====== Data supplied
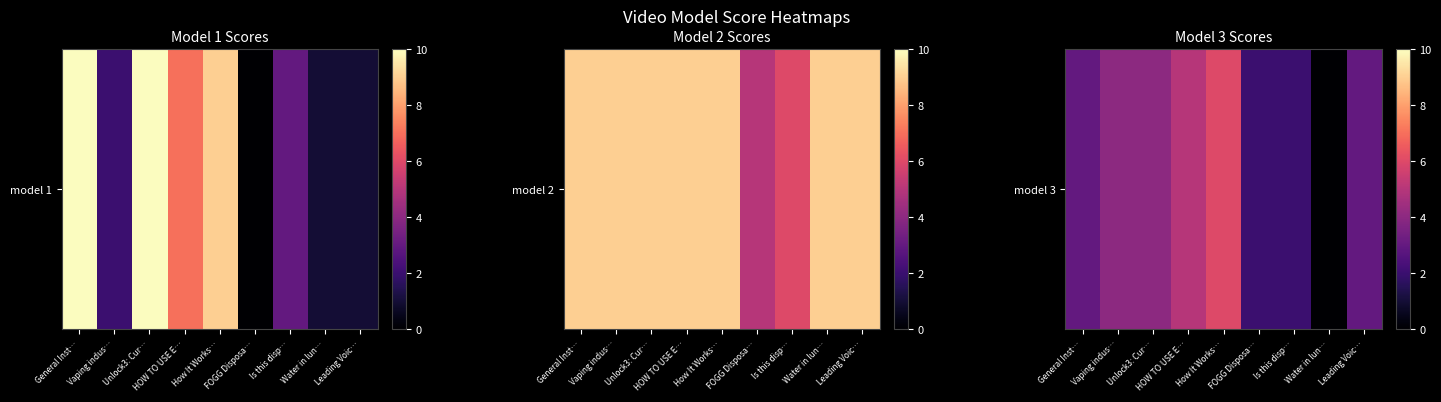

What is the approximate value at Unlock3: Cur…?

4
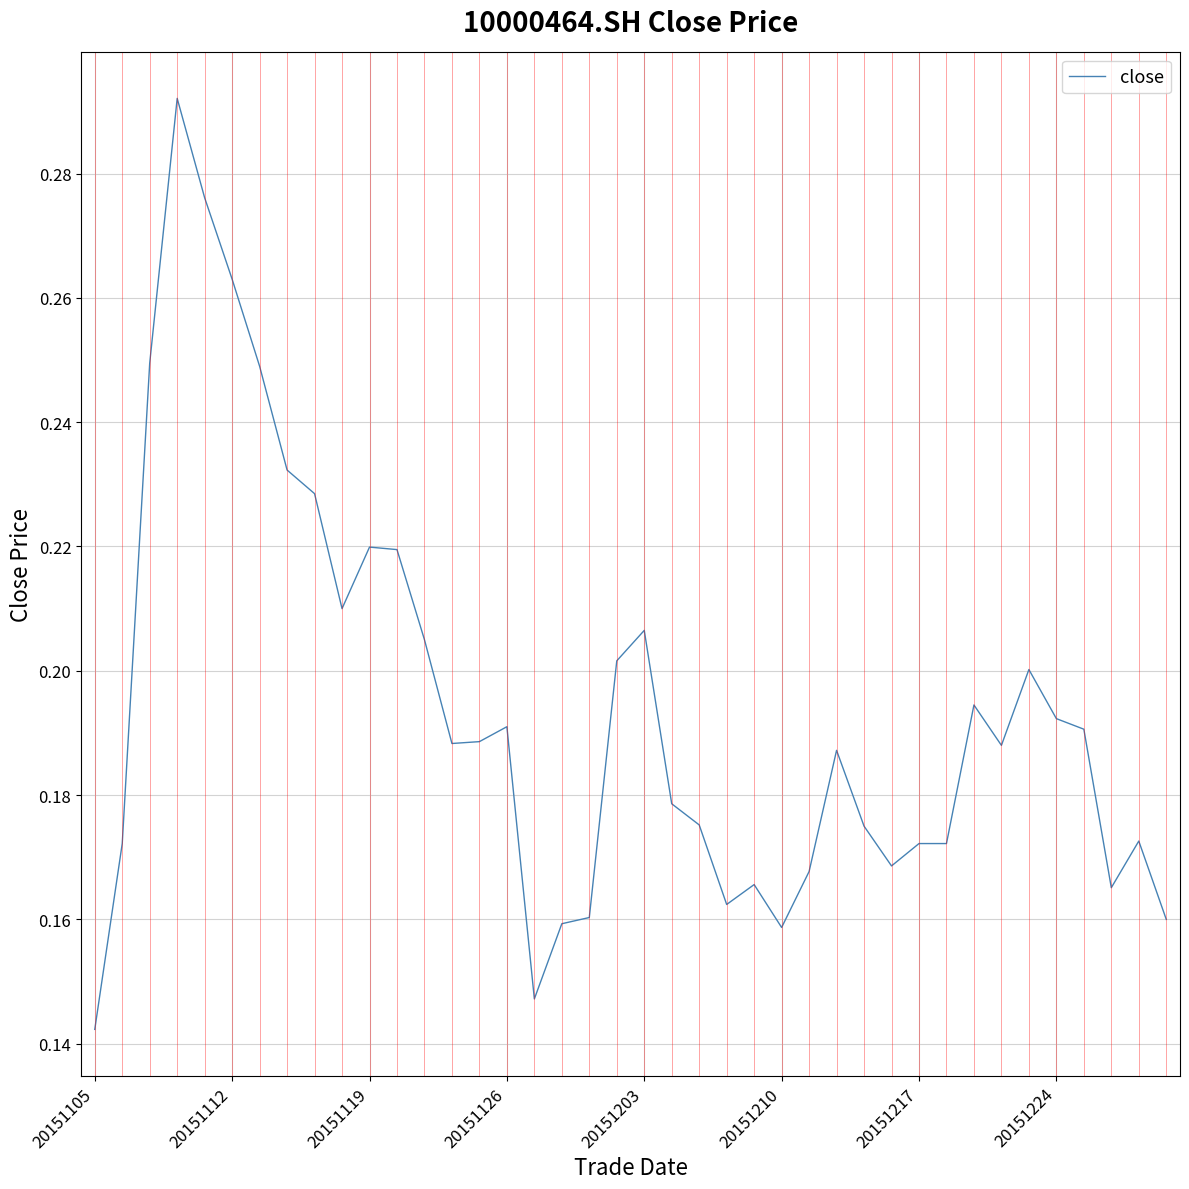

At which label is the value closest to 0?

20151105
============
====== Data supplied
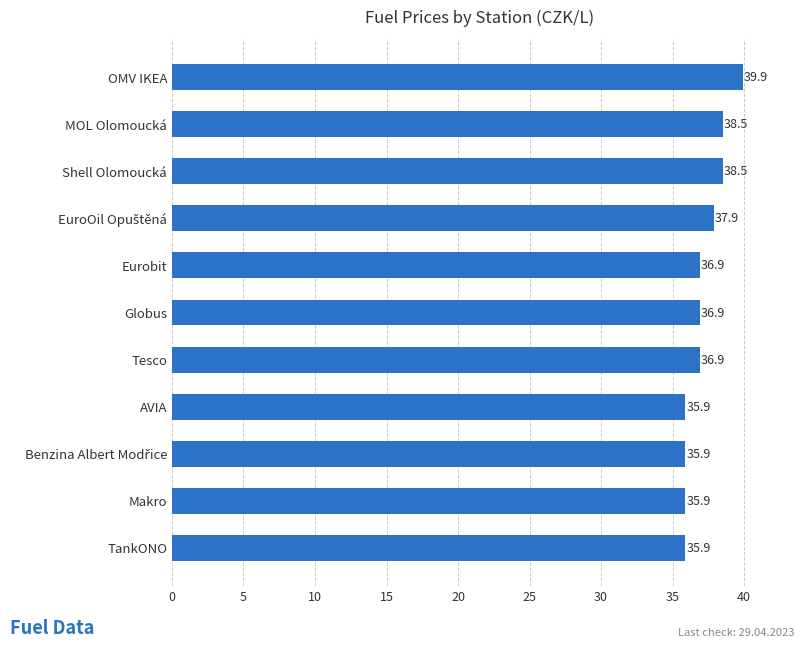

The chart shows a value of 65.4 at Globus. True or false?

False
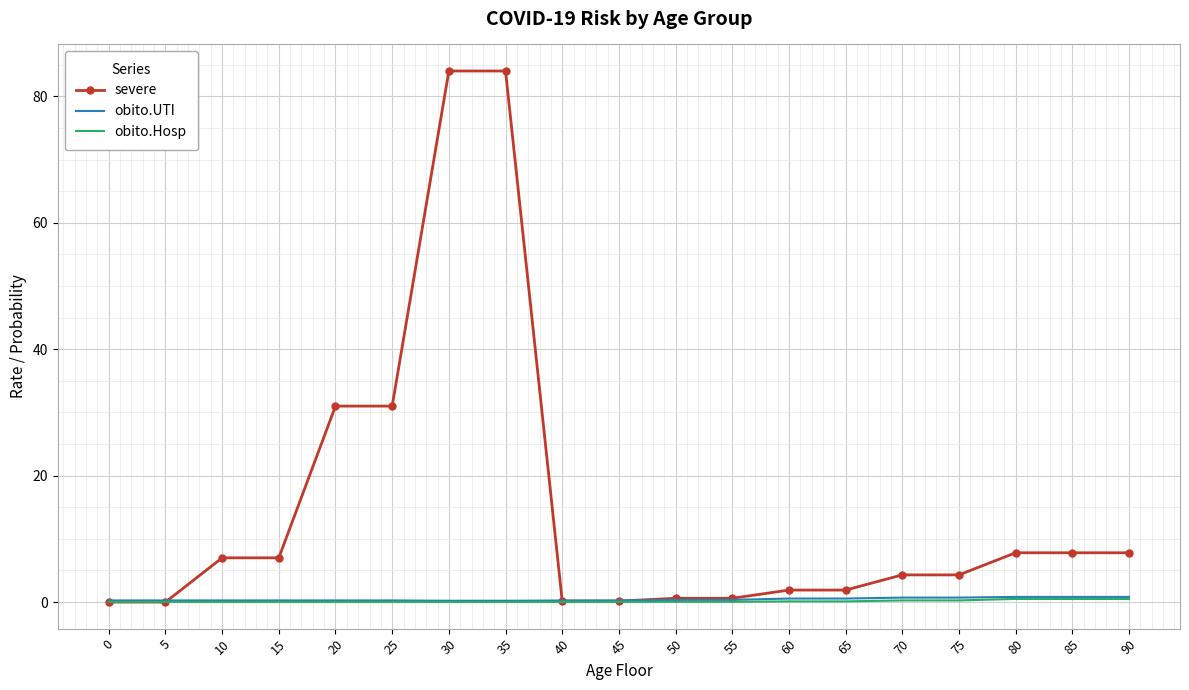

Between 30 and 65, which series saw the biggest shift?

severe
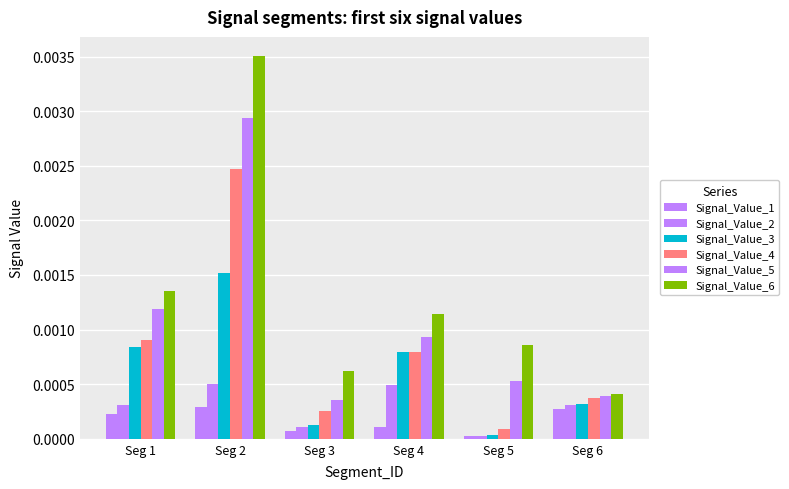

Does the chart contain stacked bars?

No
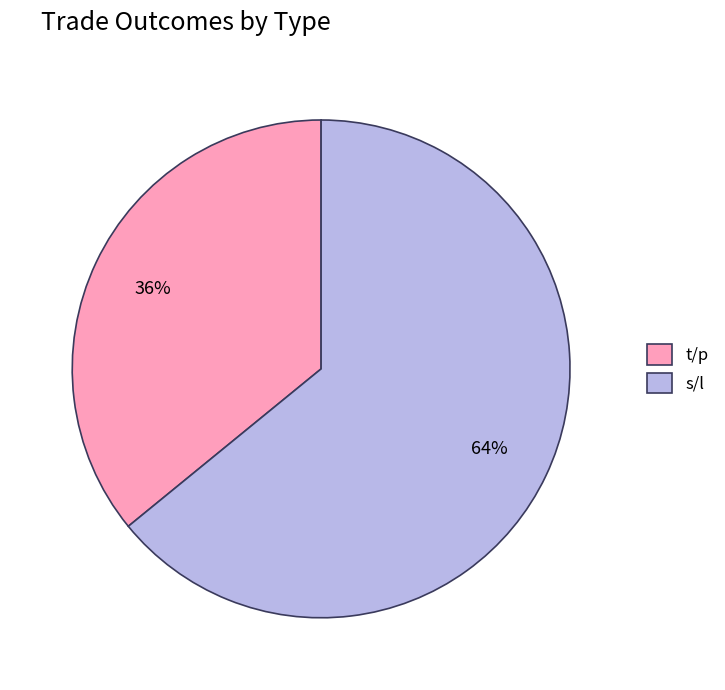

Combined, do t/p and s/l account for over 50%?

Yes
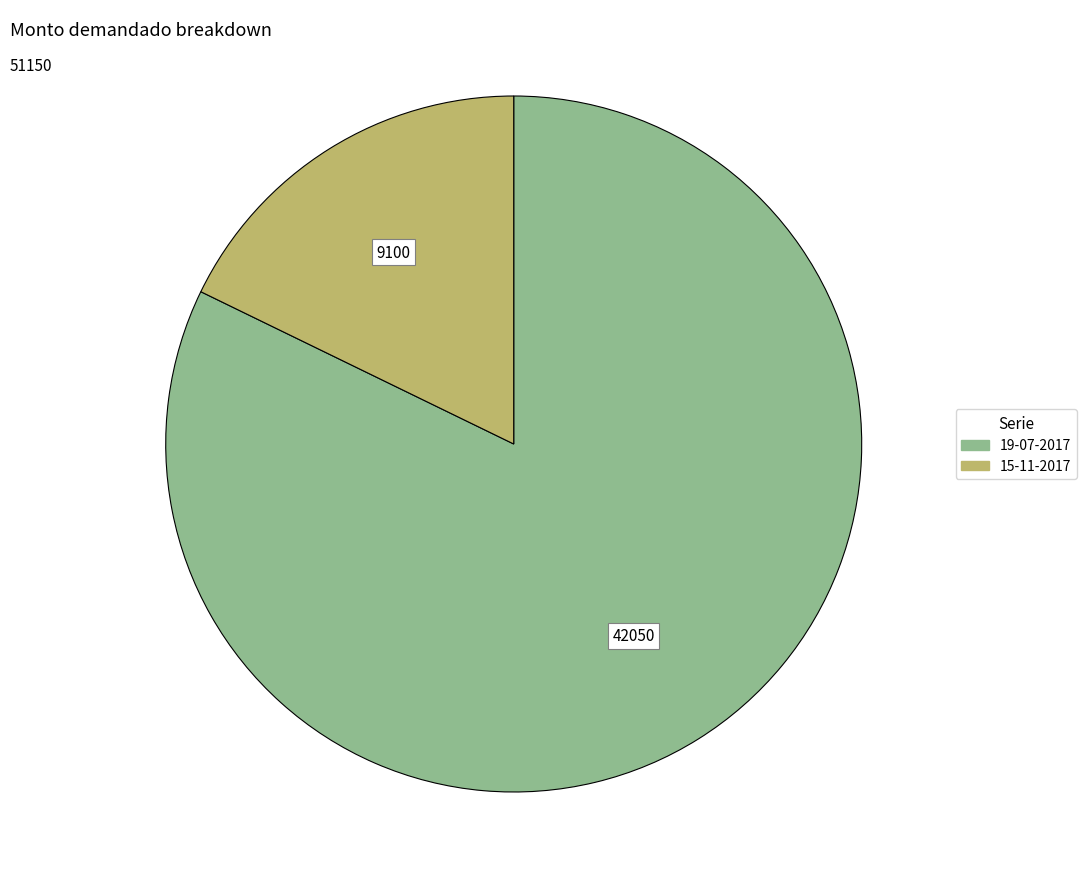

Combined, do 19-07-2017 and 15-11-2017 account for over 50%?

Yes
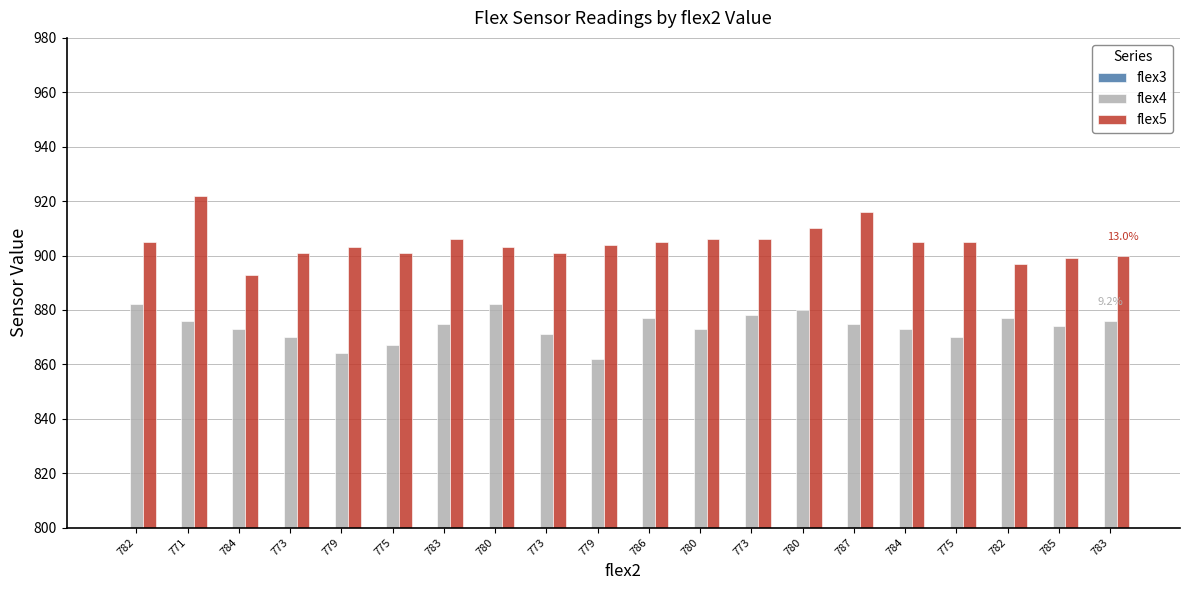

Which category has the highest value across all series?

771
============
====== Data supplied
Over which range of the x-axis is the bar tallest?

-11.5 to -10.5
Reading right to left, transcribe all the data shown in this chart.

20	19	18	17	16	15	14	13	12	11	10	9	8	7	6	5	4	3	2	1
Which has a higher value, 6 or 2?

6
============
Retype the lines starting at the one that contains "What is the" and ending after the one that contains "At which label is the value closest to 0?". Leave out the pictures.

▸ **Solution for this exercise**
What is the approximate value at Unlock3: Cur…?

4

At which label is the value closest to 0?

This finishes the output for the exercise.